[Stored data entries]
+ + + + +

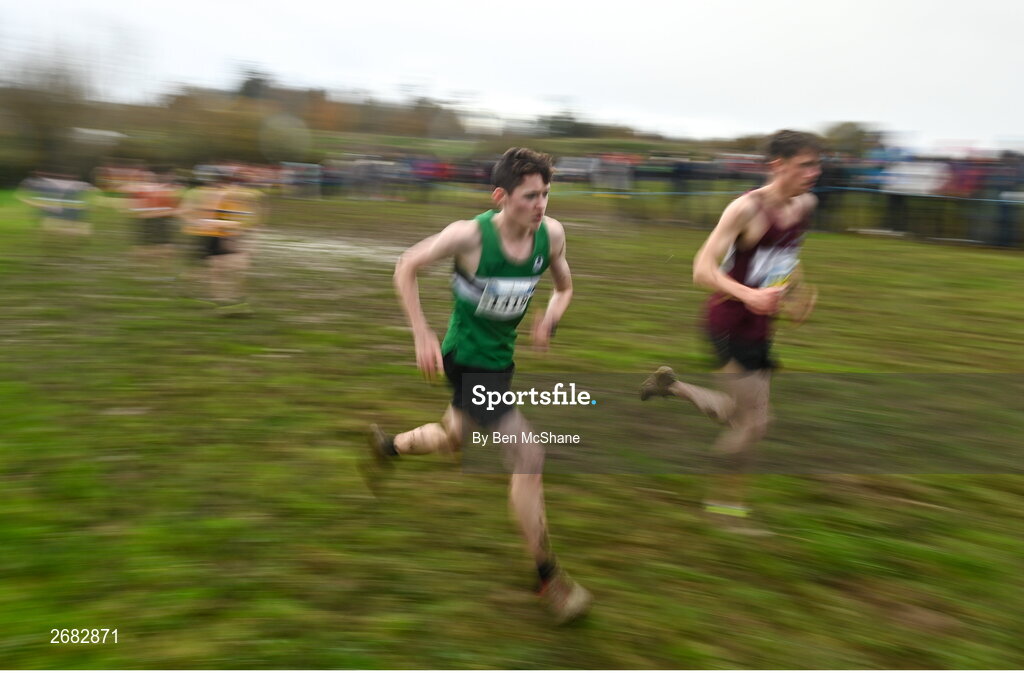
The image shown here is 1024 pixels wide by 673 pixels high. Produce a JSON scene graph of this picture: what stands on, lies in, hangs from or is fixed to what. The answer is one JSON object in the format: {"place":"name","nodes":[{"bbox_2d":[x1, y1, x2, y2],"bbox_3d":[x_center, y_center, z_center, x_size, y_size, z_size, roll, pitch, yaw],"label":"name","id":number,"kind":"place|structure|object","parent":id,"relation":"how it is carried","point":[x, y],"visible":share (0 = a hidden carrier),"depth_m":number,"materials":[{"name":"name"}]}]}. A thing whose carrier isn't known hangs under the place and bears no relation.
{"place":"outdoors","nodes":[
{"label":"outdoors","id":0,"kind":"place"},
{"bbox_2d":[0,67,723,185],"label":"hill","id":1,"kind":"structure","parent":0,"point":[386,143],"materials":[{"name":"plant"}]},
{"bbox_2d":[0,53,99,184],"label":"tree","id":2,"kind":"object","parent":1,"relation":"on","point":[44,115],"visible":0.84,"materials":[{"name":"plant"}]},
{"bbox_2d":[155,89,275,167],"label":"tree","id":3,"kind":"object","parent":1,"relation":"on","point":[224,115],"visible":0.75,"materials":[{"name":"plant"}]},
{"bbox_2d":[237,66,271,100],"label":"tree","id":4,"kind":"object","parent":1,"relation":"on","point":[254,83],"visible":0.41,"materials":[{"name":"plant"}]},
{"bbox_2d":[539,107,589,137],"label":"tree","id":5,"kind":"object","parent":1,"relation":"on","point":[554,123],"visible":0.77,"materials":[{"name":"green plant"}]},
{"bbox_2d":[0,0,1023,152],"label":"sky","id":6,"kind":"structure","parent":0,"point":[633,5],"materials":[{"name":"white"}]},
{"bbox_2d":[1,183,1023,670],"label":"grass field","id":7,"kind":"structure","parent":0,"point":[1013,481],"materials":[{"name":"green plant"}]},
{"bbox_2d":[21,171,92,243],"bbox_3d":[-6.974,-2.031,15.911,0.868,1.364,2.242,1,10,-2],"label":"person","id":8,"kind":"object","parent":7,"relation":"on","point":[66,201],"visible":0.98,"depth_m":15.49},
{"bbox_2d":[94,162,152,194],"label":"person","id":9,"kind":"object","parent":7,"relation":"on","point":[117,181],"visible":0.48,"depth_m":26.48},
{"bbox_2d":[121,166,183,263],"bbox_3d":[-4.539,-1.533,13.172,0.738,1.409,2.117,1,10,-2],"label":"person","id":10,"kind":"object","parent":7,"relation":"on","point":[157,211],"visible":0.87,"depth_m":12.71},
{"bbox_2d":[180,172,259,313],"bbox_3d":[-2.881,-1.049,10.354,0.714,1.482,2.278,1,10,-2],"label":"person","id":11,"kind":"object","parent":7,"relation":"on","point":[226,225],"visible":0.97,"depth_m":9.84},
{"bbox_2d":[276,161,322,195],"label":"person","id":12,"kind":"object","parent":7,"relation":"on","point":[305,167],"visible":0.79,"depth_m":34.05},
{"bbox_2d":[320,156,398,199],"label":"person","id":13,"kind":"object","parent":7,"relation":"on","point":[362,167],"visible":0.87,"depth_m":33.95},
{"bbox_2d":[408,158,456,185],"bbox_3d":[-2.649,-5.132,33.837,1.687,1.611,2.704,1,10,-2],"label":"person","id":14,"kind":"object","parent":7,"relation":"on","point":[443,169],"visible":0.59,"depth_m":33.28},
{"bbox_2d":[378,146,592,623],"bbox_3d":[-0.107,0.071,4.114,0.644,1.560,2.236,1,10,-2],"label":"man","id":15,"kind":"object","parent":7,"relation":"on","point":[509,221],"visible":0.99,"depth_m":3.82},
{"bbox_2d":[551,156,598,182],"label":"car","id":16,"kind":"object","parent":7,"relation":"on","point":[570,169],"visible":0.69,"depth_m":33.47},
{"bbox_2d":[588,152,634,193],"bbox_3d":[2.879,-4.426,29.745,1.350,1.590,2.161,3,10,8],"label":"person","id":17,"kind":"object","parent":7,"relation":"on","point":[623,169],"visible":0.77,"depth_m":29.34},
{"bbox_2d":[665,156,708,223],"bbox_3d":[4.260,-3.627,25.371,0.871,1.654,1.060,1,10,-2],"label":"person","id":18,"kind":"object","parent":7,"relation":"on","point":[682,171],"visible":0.8,"depth_m":25.17},
{"bbox_2d":[636,128,821,532],"bbox_3d":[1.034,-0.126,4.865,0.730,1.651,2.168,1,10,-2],"label":"man","id":19,"kind":"object","parent":7,"relation":"on","point":[805,175],"visible":0.98,"depth_m":4.39},
{"bbox_2d":[543,185,1023,209],"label":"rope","id":20,"kind":"object","parent":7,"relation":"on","point":[657,193],"visible":0.75,"depth_m":23.04,"materials":[{"name":"blue"}]},
{"bbox_2d":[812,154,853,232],"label":"person","id":21,"kind":"object","parent":7,"relation":"on","point":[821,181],"visible":0.51,"depth_m":22.02},
{"bbox_2d":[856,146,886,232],"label":"person","id":22,"kind":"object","parent":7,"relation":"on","point":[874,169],"visible":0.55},
{"bbox_2d":[879,153,947,238],"bbox_3d":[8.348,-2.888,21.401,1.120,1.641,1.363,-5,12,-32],"label":"person","id":23,"kind":"object","parent":7,"relation":"on","point":[906,183],"visible":0.82,"depth_m":21.11},
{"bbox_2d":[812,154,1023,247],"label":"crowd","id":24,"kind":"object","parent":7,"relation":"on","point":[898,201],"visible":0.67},
{"bbox_2d":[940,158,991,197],"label":"person","id":25,"kind":"object","parent":7,"relation":"on","point":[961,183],"visible":0.54,"depth_m":20.83},
{"bbox_2d":[982,152,1023,250],"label":"person","id":26,"kind":"object","parent":7,"relation":"on","point":[1005,221],"visible":0.76,"depth_m":19.49},
{"label":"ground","id":27,"kind":"structure","parent":0},
{"bbox_2d":[822,121,881,155],"label":"tree","id":28,"kind":"object","parent":27,"relation":"on","point":[853,137],"visible":0.61,"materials":[{"name":"green plant"}]}
]}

+ + + + +

### Exercise instructions
Each entry above should be copied exactly. The pictures should not.

### Completed task
The image shown here is 1024 pixels wide by 673 pixels high. Produce a JSON scene graph of this picture: what stands on, lies in, hangs from or is fixed to what. The answer is one JSON object in the format: {"place":"name","nodes":[{"bbox_2d":[x1, y1, x2, y2],"bbox_3d":[x_center, y_center, z_center, x_size, y_size, z_size, roll, pitch, yaw],"label":"name","id":number,"kind":"place|structure|object","parent":id,"relation":"how it is carried","point":[x, y],"visible":share (0 = a hidden carrier),"depth_m":number,"materials":[{"name":"name"}]}]}. A thing whose carrier isn't known hangs under the place and bears no relation.
{"place":"outdoors","nodes":[
{"label":"outdoors","id":0,"kind":"place"},
{"bbox_2d":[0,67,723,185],"label":"hill","id":1,"kind":"structure","parent":0,"point":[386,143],"materials":[{"name":"plant"}]},
{"bbox_2d":[0,53,99,184],"label":"tree","id":2,"kind":"object","parent":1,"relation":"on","point":[44,115],"visible":0.84,"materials":[{"name":"plant"}]},
{"bbox_2d":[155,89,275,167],"label":"tree","id":3,"kind":"object","parent":1,"relation":"on","point":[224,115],"visible":0.75,"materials":[{"name":"plant"}]},
{"bbox_2d":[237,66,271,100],"label":"tree","id":4,"kind":"object","parent":1,"relation":"on","point":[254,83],"visible":0.41,"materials":[{"name":"plant"}]},
{"bbox_2d":[539,107,589,137],"label":"tree","id":5,"kind":"object","parent":1,"relation":"on","point":[554,123],"visible":0.77,"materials":[{"name":"green plant"}]},
{"bbox_2d":[0,0,1023,152],"label":"sky","id":6,"kind":"structure","parent":0,"point":[633,5],"materials":[{"name":"white"}]},
{"bbox_2d":[1,183,1023,670],"label":"grass field","id":7,"kind":"structure","parent":0,"point":[1013,481],"materials":[{"name":"green plant"}]},
{"bbox_2d":[21,171,92,243],"bbox_3d":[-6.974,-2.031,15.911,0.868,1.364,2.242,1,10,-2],"label":"person","id":8,"kind":"object","parent":7,"relation":"on","point":[66,201],"visible":0.98,"depth_m":15.49},
{"bbox_2d":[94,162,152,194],"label":"person","id":9,"kind":"object","parent":7,"relation":"on","point":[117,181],"visible":0.48,"depth_m":26.48},
{"bbox_2d":[121,166,183,263],"bbox_3d":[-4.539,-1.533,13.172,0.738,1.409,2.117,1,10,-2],"label":"person","id":10,"kind":"object","parent":7,"relation":"on","point":[157,211],"visible":0.87,"depth_m":12.71},
{"bbox_2d":[180,172,259,313],"bbox_3d":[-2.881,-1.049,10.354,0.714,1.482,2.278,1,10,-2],"label":"person","id":11,"kind":"object","parent":7,"relation":"on","point":[226,225],"visible":0.97,"depth_m":9.84},
{"bbox_2d":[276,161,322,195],"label":"person","id":12,"kind":"object","parent":7,"relation":"on","point":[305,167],"visible":0.79,"depth_m":34.05},
{"bbox_2d":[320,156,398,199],"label":"person","id":13,"kind":"object","parent":7,"relation":"on","point":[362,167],"visible":0.87,"depth_m":33.95},
{"bbox_2d":[408,158,456,185],"bbox_3d":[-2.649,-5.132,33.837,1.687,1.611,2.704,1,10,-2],"label":"person","id":14,"kind":"object","parent":7,"relation":"on","point":[443,169],"visible":0.59,"depth_m":33.28},
{"bbox_2d":[378,146,592,623],"bbox_3d":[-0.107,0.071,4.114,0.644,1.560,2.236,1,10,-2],"label":"man","id":15,"kind":"object","parent":7,"relation":"on","point":[509,221],"visible":0.99,"depth_m":3.82},
{"bbox_2d":[551,156,598,182],"label":"car","id":16,"kind":"object","parent":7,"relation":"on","point":[570,169],"visible":0.69,"depth_m":33.47},
{"bbox_2d":[588,152,634,193],"bbox_3d":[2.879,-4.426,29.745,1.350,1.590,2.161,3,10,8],"label":"person","id":17,"kind":"object","parent":7,"relation":"on","point":[623,169],"visible":0.77,"depth_m":29.34},
{"bbox_2d":[665,156,708,223],"bbox_3d":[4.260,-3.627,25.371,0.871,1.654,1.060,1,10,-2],"label":"person","id":18,"kind":"object","parent":7,"relation":"on","point":[682,171],"visible":0.8,"depth_m":25.17},
{"bbox_2d":[636,128,821,532],"bbox_3d":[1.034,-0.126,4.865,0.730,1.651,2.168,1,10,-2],"label":"man","id":19,"kind":"object","parent":7,"relation":"on","point":[805,175],"visible":0.98,"depth_m":4.39},
{"bbox_2d":[543,185,1023,209],"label":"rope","id":20,"kind":"object","parent":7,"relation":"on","point":[657,193],"visible":0.75,"depth_m":23.04,"materials":[{"name":"blue"}]},
{"bbox_2d":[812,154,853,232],"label":"person","id":21,"kind":"object","parent":7,"relation":"on","point":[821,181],"visible":0.51,"depth_m":22.02},
{"bbox_2d":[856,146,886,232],"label":"person","id":22,"kind":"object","parent":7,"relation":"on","point":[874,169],"visible":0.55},
{"bbox_2d":[879,153,947,238],"bbox_3d":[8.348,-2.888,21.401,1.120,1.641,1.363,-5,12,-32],"label":"person","id":23,"kind":"object","parent":7,"relation":"on","point":[906,183],"visible":0.82,"depth_m":21.11},
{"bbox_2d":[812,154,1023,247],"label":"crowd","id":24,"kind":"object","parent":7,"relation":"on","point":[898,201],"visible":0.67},
{"bbox_2d":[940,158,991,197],"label":"person","id":25,"kind":"object","parent":7,"relation":"on","point":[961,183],"visible":0.54,"depth_m":20.83},
{"bbox_2d":[982,152,1023,250],"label":"person","id":26,"kind":"object","parent":7,"relation":"on","point":[1005,221],"visible":0.76,"depth_m":19.49},
{"label":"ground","id":27,"kind":"structure","parent":0},
{"bbox_2d":[822,121,881,155],"label":"tree","id":28,"kind":"object","parent":27,"relation":"on","point":[853,137],"visible":0.61,"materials":[{"name":"green plant"}]}
]}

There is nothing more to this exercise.